Polyserve Cluster unexpected reboots! (703 Views)
Reply
Occasional Visitor
reachkrishna
Posts: 2
Registered: ‎09-30-2010
Message 1 of 6 (703 Views)

Polyserve Cluster unexpected reboots!

Hi All,
Have a 6 (blades)node polyserve cluster set up with the following configuration.

HP Proliant BL460c G6
OS- Win 2k3 Server ent x64 Sp2
Nic: Hp NC532i Dual Port 10gbe multi funct BL-c adapter.
Polyserve Matrix Server 3.6.1
Build version 3.6.1.0574
installed Solution packs:
SSAS3.6.2.0202
SQL2000 3.6.2.0202
MSDTC 3.6.2.0202

HP EVA san Array as storage
Sybase Open CLient 12.5.1

For couple of weeks, observed two scenairos/issues
1)that the nodes get rebooted (may be fenced) or so for whatever reason-event logs (system/app/matrix) dont say much , except for the matrix server terminated messg
2) while the restarted node comes back online, for some reason, all the other nodes in the cluster go into a hung state, the failover doesnt happen till this node comes back alive totally.
The rebooted node does take considerable amount of time to come back to a fully operational state.Once thats done, the other nodes are ok too.

Anyone here come across such a situtation?
Appreciate any help/suggestions :)

thanks,
krishna

Please use plain text.
Occasional Advisor
BlackHawkEH!
Posts: 8
Registered: ‎02-26-2009
Message 2 of 6 (703 Views)

Re: Polyserve Cluster unexpected reboots!

We had something similar with Fencing and it came down to NIC settings and binding orders for the most part.

I'll poke through my notes and see what I can find.
Binary: easy as 1, 10, 11
Please use plain text.
Honored Contributor
Emil Velez
Posts: 1,450
Registered: ‎05-17-2000
Message 3 of 6 (703 Views)

Re: Polyserve Cluster unexpected reboots!

Check what version of the broadcom driver you have. THere are a few known issues with that.

Once the node is fenced the cluster should be ok and the node should just reboot and join the cluster but the cluster should be ok without that fenced node.

It sounds like the node gets fenced but for some reason the cluster doesnt think it fenced the node.
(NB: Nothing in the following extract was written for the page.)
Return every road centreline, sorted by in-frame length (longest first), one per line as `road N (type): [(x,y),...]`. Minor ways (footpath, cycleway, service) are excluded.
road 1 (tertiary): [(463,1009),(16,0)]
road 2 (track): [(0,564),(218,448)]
Check your ILO fencing settings to make sure the credentials are correct.



Please use plain text.
Occasional Visitor
reachkrishna
Posts: 2
Registered: ‎09-30-2010
Message 4 of 6 (703 Views)

Re: Polyserve Cluster unexpected reboots!

Hi Guys,
Thanks for you responses.

Emil,
I verified the NIC drivers to be of the following version .
BroadCom Corp
5.0.13.0

Aware of this version causing issues?

regards,
Krishna
Please use plain text.
Advisor
Dan Tyndale
Posts: 22
Registered: ‎10-20-2009
Message 5 of 6 (703 Views)

Re: Polyserve Cluster unexpected reboots!

If the node is fenced and if iLO fencing (vs. SAN fencing), then it will be rebooted. That is the expected behavior to protect the integrity of the data. What is not expected is the hang of every other node.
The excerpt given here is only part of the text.